- [Task prompt]: Lay out every line from the one containing "Total Population" down to the one containing "Across all series, what", both included, as a Markdown table with a Number column for the row number and a Line column for the line, skipping blank lines.
* * * * *
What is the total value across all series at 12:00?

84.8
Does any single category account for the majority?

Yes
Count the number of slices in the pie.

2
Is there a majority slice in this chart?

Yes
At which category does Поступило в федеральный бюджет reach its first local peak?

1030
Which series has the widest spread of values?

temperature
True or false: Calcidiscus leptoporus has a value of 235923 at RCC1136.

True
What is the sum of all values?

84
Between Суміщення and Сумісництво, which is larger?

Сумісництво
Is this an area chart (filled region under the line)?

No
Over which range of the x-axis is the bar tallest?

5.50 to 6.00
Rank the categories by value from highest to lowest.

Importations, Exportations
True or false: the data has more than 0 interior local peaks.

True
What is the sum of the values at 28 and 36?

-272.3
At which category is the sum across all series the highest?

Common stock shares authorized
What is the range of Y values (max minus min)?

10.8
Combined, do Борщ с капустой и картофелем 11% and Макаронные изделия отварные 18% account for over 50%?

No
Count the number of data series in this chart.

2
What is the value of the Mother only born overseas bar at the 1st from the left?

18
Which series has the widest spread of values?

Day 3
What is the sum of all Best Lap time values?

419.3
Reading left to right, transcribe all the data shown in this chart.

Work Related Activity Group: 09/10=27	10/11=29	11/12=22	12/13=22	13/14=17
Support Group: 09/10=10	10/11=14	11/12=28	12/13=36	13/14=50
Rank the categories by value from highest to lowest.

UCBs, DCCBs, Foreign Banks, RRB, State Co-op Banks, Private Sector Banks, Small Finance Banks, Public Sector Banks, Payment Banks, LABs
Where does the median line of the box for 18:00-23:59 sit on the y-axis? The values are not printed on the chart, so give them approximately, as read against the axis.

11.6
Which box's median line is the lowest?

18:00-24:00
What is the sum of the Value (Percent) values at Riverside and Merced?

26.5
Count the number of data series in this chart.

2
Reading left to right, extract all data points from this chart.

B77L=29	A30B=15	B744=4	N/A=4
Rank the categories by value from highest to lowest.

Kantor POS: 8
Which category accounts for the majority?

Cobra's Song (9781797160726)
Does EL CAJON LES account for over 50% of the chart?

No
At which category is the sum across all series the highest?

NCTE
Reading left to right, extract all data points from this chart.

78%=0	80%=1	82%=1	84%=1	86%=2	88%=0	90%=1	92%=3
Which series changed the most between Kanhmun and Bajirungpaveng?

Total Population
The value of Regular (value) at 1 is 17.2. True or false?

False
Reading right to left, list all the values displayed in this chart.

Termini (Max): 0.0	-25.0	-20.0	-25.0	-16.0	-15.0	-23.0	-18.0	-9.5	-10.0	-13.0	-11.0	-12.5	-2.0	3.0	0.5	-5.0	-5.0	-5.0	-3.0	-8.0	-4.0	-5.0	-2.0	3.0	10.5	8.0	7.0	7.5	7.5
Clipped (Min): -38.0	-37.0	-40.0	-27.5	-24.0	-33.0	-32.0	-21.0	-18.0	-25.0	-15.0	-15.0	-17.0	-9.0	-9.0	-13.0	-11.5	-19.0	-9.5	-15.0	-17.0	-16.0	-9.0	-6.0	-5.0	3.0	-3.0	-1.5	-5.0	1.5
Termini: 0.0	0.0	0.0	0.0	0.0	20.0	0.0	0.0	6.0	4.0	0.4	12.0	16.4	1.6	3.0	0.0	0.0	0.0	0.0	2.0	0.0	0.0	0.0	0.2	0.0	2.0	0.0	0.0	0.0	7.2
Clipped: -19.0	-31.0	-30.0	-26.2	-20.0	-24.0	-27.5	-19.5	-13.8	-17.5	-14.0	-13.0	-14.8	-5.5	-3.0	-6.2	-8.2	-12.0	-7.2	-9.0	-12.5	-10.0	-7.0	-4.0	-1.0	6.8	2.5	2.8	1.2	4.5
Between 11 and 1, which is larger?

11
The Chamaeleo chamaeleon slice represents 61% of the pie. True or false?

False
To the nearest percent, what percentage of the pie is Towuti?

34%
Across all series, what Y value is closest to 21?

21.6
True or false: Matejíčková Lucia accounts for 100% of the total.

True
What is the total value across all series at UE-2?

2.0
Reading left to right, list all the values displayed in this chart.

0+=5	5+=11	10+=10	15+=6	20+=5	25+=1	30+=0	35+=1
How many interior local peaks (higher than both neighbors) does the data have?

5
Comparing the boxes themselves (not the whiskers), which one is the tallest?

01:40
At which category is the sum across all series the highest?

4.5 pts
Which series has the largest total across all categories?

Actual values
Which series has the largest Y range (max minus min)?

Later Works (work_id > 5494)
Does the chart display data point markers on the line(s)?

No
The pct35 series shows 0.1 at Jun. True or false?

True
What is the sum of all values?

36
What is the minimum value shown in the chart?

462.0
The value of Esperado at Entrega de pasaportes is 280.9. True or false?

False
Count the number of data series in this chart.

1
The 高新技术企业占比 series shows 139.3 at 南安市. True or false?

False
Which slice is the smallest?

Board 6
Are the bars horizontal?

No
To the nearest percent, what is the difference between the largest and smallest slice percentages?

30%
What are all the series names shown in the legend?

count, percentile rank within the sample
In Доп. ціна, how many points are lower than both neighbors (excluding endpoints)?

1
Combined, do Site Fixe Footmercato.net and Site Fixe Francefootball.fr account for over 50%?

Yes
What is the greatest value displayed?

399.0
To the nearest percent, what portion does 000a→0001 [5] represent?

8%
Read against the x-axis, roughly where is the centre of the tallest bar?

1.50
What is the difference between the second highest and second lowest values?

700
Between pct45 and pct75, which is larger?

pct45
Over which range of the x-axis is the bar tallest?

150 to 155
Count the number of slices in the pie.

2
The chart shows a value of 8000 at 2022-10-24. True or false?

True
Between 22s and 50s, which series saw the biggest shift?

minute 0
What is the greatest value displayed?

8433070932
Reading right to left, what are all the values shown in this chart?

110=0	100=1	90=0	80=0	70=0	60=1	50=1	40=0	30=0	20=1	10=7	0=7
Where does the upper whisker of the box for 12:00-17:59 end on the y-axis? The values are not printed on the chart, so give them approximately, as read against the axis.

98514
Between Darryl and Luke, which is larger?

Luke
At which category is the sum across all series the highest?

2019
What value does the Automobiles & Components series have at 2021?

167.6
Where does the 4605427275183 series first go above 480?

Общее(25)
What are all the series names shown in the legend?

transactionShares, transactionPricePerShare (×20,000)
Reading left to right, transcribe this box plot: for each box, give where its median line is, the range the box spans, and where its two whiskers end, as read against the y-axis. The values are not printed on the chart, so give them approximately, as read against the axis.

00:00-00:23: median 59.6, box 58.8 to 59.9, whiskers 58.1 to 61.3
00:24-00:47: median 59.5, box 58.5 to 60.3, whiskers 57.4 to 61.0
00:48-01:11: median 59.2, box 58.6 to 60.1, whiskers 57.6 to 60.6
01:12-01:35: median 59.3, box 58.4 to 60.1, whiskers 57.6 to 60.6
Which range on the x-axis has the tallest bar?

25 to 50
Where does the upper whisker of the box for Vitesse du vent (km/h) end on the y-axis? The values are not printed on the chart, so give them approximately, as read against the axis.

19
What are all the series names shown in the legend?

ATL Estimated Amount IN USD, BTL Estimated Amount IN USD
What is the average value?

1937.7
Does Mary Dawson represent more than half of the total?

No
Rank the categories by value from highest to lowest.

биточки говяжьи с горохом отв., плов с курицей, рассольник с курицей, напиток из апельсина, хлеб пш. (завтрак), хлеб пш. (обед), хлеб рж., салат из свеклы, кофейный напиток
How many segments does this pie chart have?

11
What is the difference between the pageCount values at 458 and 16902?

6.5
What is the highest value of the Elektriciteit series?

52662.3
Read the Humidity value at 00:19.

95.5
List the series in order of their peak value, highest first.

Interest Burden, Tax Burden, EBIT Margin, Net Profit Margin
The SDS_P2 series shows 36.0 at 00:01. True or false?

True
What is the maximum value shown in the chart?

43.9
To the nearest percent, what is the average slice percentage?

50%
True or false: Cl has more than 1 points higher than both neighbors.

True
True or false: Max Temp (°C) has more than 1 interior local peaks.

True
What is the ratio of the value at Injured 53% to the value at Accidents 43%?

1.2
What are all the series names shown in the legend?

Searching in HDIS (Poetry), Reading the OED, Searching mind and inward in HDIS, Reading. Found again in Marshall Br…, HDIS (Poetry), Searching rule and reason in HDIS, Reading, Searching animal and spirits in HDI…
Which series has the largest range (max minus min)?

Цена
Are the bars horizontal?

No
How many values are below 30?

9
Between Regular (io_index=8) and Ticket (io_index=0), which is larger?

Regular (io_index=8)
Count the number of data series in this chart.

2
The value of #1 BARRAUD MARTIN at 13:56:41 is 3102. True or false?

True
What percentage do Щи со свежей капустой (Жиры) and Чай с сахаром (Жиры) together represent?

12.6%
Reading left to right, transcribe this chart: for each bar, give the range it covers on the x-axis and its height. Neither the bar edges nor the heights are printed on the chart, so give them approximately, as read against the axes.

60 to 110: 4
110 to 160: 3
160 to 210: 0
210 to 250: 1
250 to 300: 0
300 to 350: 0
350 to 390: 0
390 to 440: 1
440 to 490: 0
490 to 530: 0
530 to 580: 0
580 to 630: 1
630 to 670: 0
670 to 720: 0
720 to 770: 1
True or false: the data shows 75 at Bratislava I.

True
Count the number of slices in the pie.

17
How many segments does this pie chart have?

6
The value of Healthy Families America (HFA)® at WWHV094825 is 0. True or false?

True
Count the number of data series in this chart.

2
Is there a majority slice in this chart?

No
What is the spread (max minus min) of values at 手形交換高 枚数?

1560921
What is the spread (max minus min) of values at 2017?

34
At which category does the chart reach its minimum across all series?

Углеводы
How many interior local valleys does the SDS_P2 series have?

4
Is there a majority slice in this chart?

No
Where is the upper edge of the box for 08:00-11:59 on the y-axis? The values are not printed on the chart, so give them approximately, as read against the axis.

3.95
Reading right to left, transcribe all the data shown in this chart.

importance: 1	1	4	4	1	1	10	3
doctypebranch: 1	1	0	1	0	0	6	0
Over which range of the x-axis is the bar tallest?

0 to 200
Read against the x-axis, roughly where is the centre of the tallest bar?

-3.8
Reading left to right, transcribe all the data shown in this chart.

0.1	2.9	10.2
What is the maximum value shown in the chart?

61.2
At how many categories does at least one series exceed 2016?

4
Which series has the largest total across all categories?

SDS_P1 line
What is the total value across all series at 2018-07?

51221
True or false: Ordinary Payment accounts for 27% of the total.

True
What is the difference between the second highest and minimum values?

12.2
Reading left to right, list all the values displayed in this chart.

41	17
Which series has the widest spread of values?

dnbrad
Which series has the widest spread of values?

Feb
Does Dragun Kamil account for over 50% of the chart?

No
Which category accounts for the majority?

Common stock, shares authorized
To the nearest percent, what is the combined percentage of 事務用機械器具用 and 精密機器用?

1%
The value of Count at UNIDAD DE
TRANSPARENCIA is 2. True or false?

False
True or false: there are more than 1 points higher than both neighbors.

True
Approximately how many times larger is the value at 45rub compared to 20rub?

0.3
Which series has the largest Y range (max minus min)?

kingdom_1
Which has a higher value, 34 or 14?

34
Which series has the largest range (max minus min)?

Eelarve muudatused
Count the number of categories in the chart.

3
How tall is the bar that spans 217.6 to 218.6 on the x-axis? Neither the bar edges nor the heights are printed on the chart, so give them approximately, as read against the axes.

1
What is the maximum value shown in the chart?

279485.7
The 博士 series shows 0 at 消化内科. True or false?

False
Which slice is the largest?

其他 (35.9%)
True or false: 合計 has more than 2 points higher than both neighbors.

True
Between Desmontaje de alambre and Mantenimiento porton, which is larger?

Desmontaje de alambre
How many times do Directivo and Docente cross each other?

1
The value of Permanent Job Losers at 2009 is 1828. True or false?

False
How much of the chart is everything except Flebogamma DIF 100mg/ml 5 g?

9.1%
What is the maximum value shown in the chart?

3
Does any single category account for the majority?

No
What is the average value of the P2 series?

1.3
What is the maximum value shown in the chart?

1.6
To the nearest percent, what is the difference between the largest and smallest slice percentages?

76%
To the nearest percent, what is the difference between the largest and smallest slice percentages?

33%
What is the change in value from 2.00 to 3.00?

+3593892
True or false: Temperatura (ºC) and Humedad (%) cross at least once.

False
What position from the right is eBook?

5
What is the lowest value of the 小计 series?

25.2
* * * * *
- [Task response]:
| Number | Line |
|---|---|
| 1 | Total Population |
| 2 | The value of Regular (value) at 1 is 17.2. True or false? |
| 3 | False |
| 4 | Reading right to left, list all the values displayed in this chart. |
| 5 | Termini (Max): 0.0	-25.0	-20.0	-25.0	-16.0	-15.0	-23.0	-18.0	-9.5	-10.0	-13.0	-11.0	-12.5	-2.0	3.0	0.5	-5.0	-5.0	-5.0	-3.0	-8.0	-4.0	-5.0	-2.0	3.0	10.5	8.0	7.0	7.5	7.5 |
| 6 | Clipped (Min): -38.0	-37.0	-40.0	-27.5	-24.0	-33.0	-32.0	-21.0	-18.0	-25.0	-15.0	-15.0	-17.0	-9.0	-9.0	-13.0	-11.5	-19.0	-9.5	-15.0	-17.0	-16.0	-9.0	-6.0	-5.0	3.0	-3.0	-1.5	-5.0	1.5 |
| 7 | Termini: 0.0	0.0	0.0	0.0	0.0	20.0	0.0	0.0	6.0	4.0	0.4	12.0	16.4	1.6	3.0	0.0	0.0	0.0	0.0	2.0	0.0	0.0	0.0	0.2	0.0	2.0	0.0	0.0	0.0	7.2 |
| 8 | Clipped: -19.0	-31.0	-30.0	-26.2	-20.0	-24.0	-27.5	-19.5	-13.8	-17.5	-14.0	-13.0	-14.8	-5.5	-3.0	-6.2	-8.2	-12.0	-7.2	-9.0	-12.5	-10.0	-7.0	-4.0	-1.0	6.8	2.5	2.8	1.2	4.5 |
| 9 | Between 11 and 1, which is larger? |
| 10 | 11 |
| 11 | The Chamaeleo chamaeleon slice represents 61% of the pie. True or false? |
| 12 | False |
| 13 | To the nearest percent, what percentage of the pie is Towuti? |
| 14 | 34% |
| 15 | Across all series, what Y value is closest to 21? |